Minister of Culture and Sports, Lina Mendoni, opened the exhibition “Under the Light of Apollo: The Louvre in Delphi” at the Archaeological Museum of Delphi, in the presence of the Honorary President-Director of the Louvre Museum, Jean-Luc Martinez. The exhibition, which will run until January 31, 2022, is a scientific collaboration between the Louvre Museum and the Phocis Ephorate of Antiquities. As the Minister explained in her greeting, it is part of the celebrations for the 200th anniversary of the Revolution of 1821 and is closely connected with the major anniversary exhibition dedicated to Greece and organized by the Louvre Museum, entitled “Paris-Athens. The birth of modern Greece, 1675-1919”. The exhibition at the Louvre, in which Greek museums are participating with exceptionally significant works, was opened on Monday, September 27th by French President Emanuel Macron and Greek Prime Minister Kyriakos Mitsotakis.
In her greeting, Ms. Mendoni mentioned that “It was no accident that Delphi evolved into the center of the ancient world, as it is not accidental that its splendor and radiance has been preserved to this day. This has led to its surroundings with their natural, sacred and anthropogenic features to be recognized as a world cultural asset. The Delphic Landscape is rightly a symbol of outstanding universal significance, included on the list of UNESCO World Heritage Sites. At the same time, it is an internationally recognized name, a brand name with definite potential for growth. The Exhibition “Under the Light of Apollo: The Louvre in Delphi” pays tribute to Delphi’s global and timeless value “.
The Delphi exhibition comprises 28 rare masterpieces from the Louvre collections – antiquities of Greek, Egyptian and Cypriot origin, dating to 1400 BC, as well as works of art from the 17th, 18th and 19th century- placed in groups among the Museum’s permanent exhibition in such a way that they are in direct conversation with some of its most important exhibits .
“This conversation’s objective is to show the humanistic origins and effects of the cult of Pythian Apollo, the spiritual radiance of Delphi through the centuries, the influence of Apollonian mythology on European political philosophy and art, as seen through the works of French painting. This conversation also aims to present a fresh, topical view of Delphic archaeology, as an occasion for the modern “pilgrims” of the Delphic Oracle to reflect personally and collectively on both the world today and its future with regard to the “Apollonian light”, said Ms. Mendoni.

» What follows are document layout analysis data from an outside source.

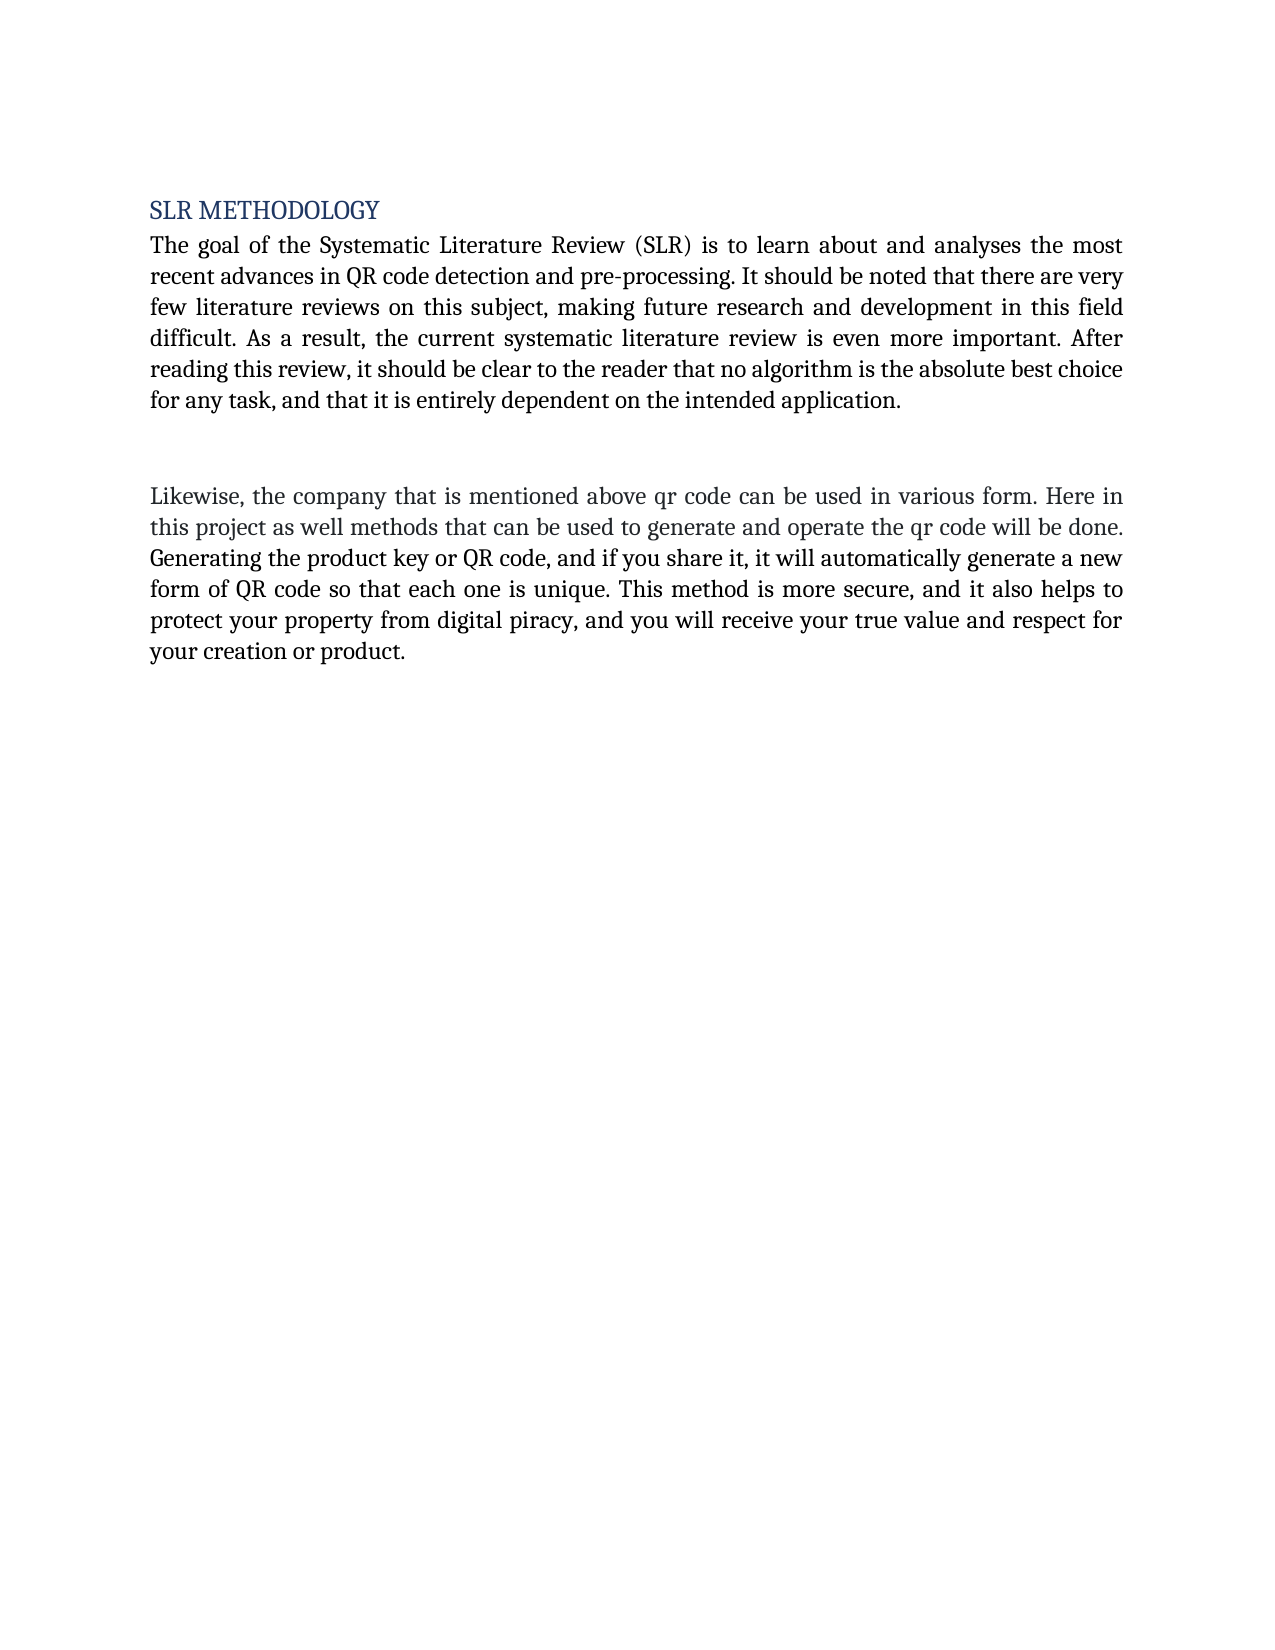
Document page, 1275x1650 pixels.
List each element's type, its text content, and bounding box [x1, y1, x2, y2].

text Likewise, the company that is mentioned above qr code can be used in various form. Here in this project as well methods that can be used to generate and operate the qr code will be done. Generating the product key or QR code, and if you share it, it will automatically generate a new form of QR code so that each one is unique. This method is more secure, and it also helps to protect your property from digital piracy, and you will receive your true value and respect for your creation or product. [150, 542, 1125, 666]
text The goal of the Systematic Literature Review (SLR) is to learn about and analyses the most recent advances in QR code detection and pre-processing. It should be noted that there are very few literature reviews on this subject, making future research and development in this field difficult. As a result, the current systematic literature review is even more important. After reading this review, it should be clear to the reader that no algorithm is the absolute best choice for any task, and that it is entirely dependent on the intended application. [150, 231, 1125, 415]
subtitle SLR METHODOLOGY [150, 195, 1125, 227]
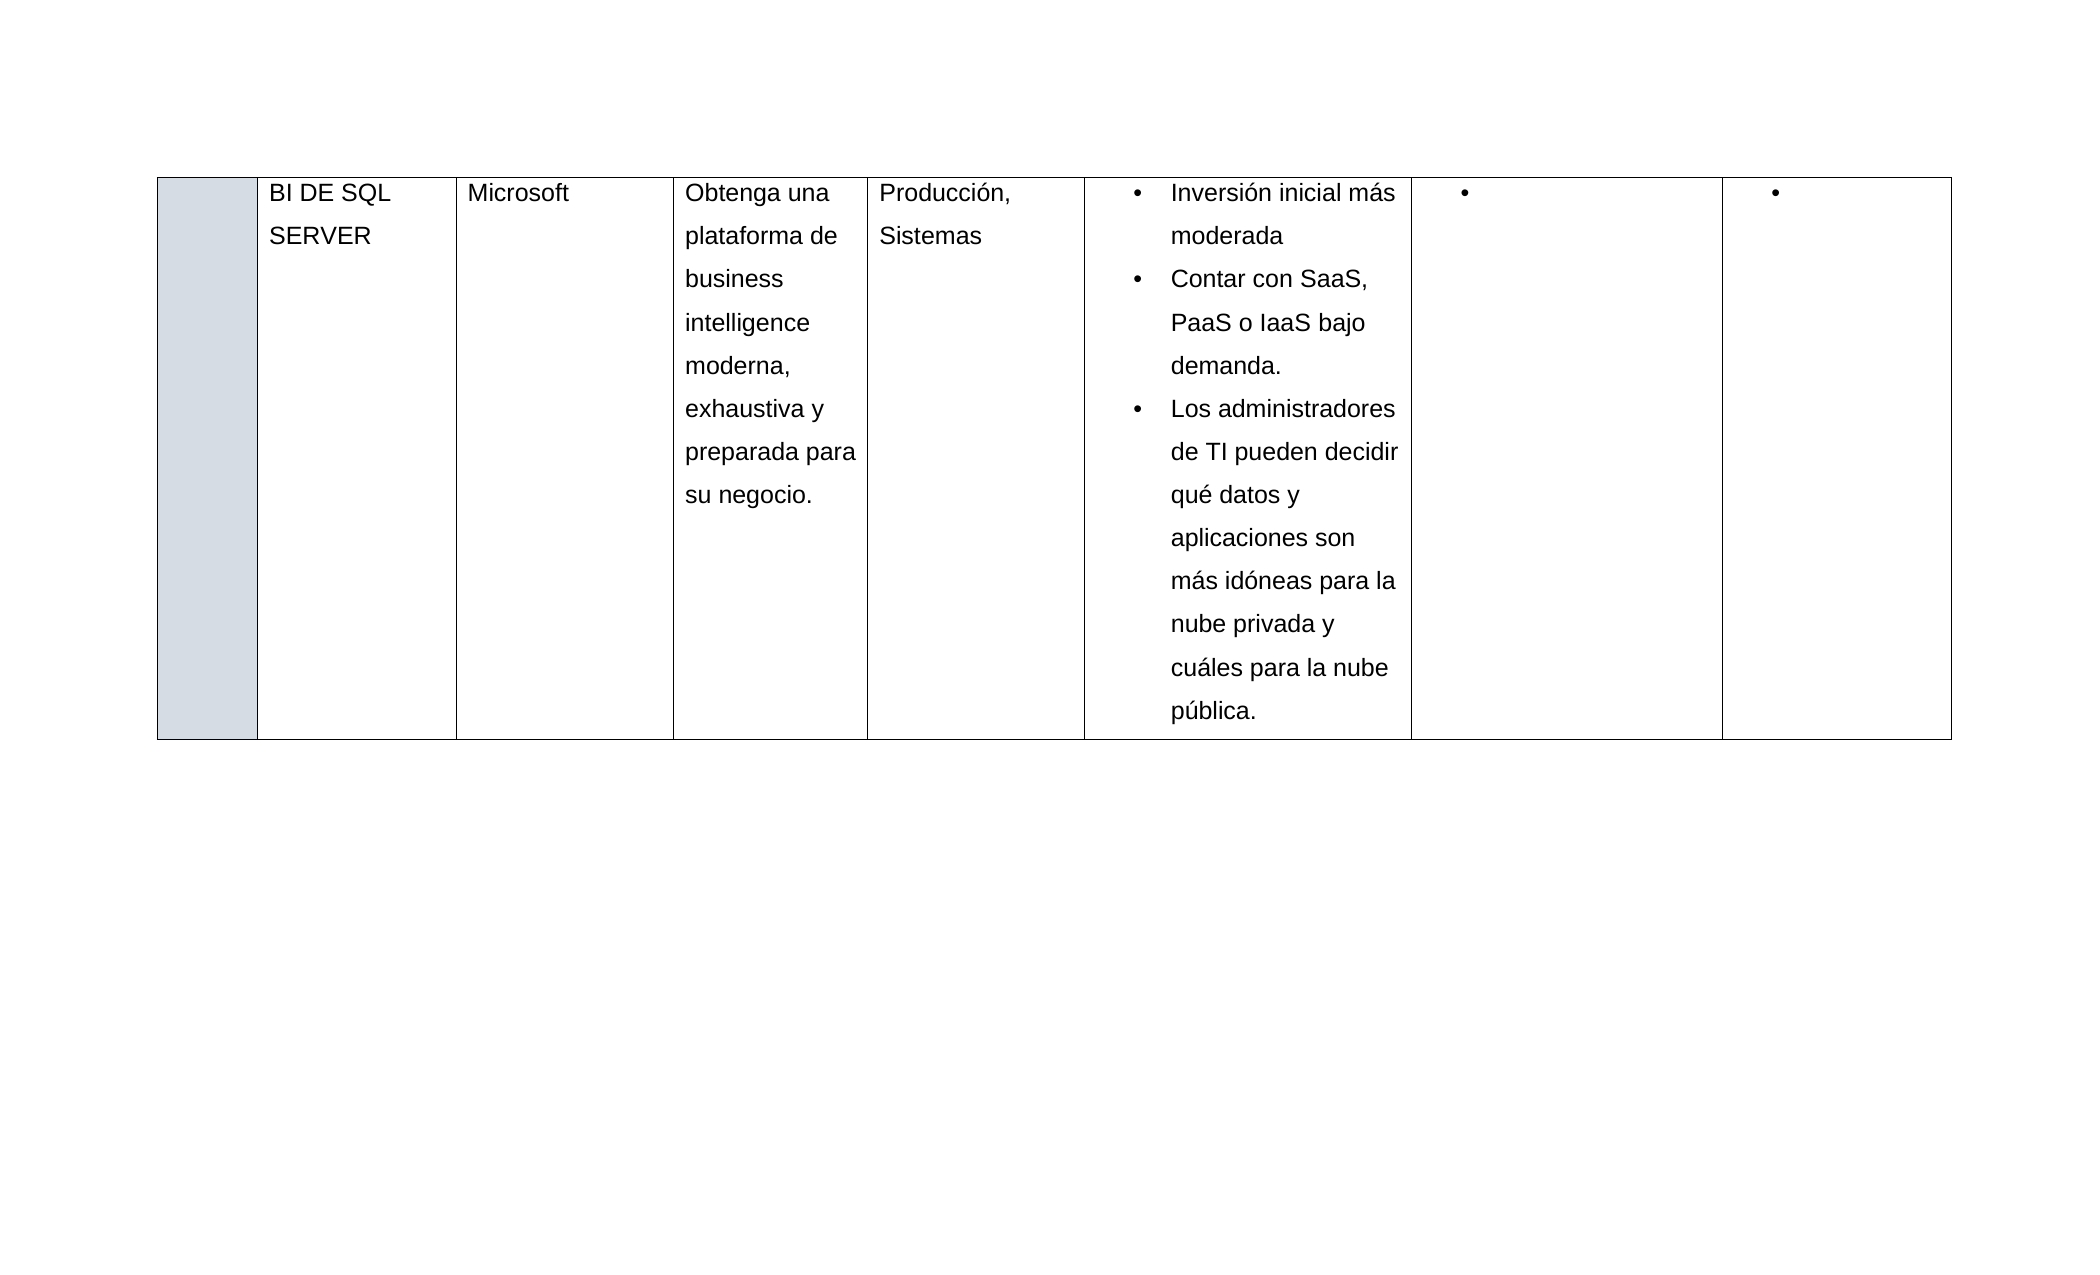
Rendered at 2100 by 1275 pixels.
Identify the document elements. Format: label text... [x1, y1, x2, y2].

table_cell [1412, 178, 1722, 739]
table_cell [1723, 178, 1951, 739]
table_cell Inversión inicial más moderada Contar con SaaS, PaaS o IaaS bajo demanda. Los administradores de TI pueden decidir qué datos y aplicaciones son más idóneas para la nube privada y cuáles para la nube pública. [1085, 178, 1411, 739]
table_cell Producción, Sistemas [868, 178, 1084, 739]
table_cell BI DE SQL SERVER [258, 178, 456, 739]
table_cell Obtenga una plataforma de business intelligence moderna, exhaustiva y preparada para su negocio. [674, 178, 867, 739]
table_cell Microsoft [457, 178, 673, 739]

The Minister of Culture did not fail to add that regarding” this extremely important project from a scientific and aesthetic point of view and the unique opportunity it offers all of us gathered here to admire some of the most important creations of the human spirit, warm thanks and congratulations are due to all those involved: to the Director of the Phocis Ephorate of Antiquities Nancy Psaltis and all the Ephorate staff, and of course to the administration of the Louvre Museum and Professor Martinez in particular, for the loan of the treasures from its collections. Lastly, warm thanks also to the president of the Association of Friends of the European Cultural Center of Delphi Mrs. Dimitra Filippou, for the music accompanying tonight’s event and her overall contribution”.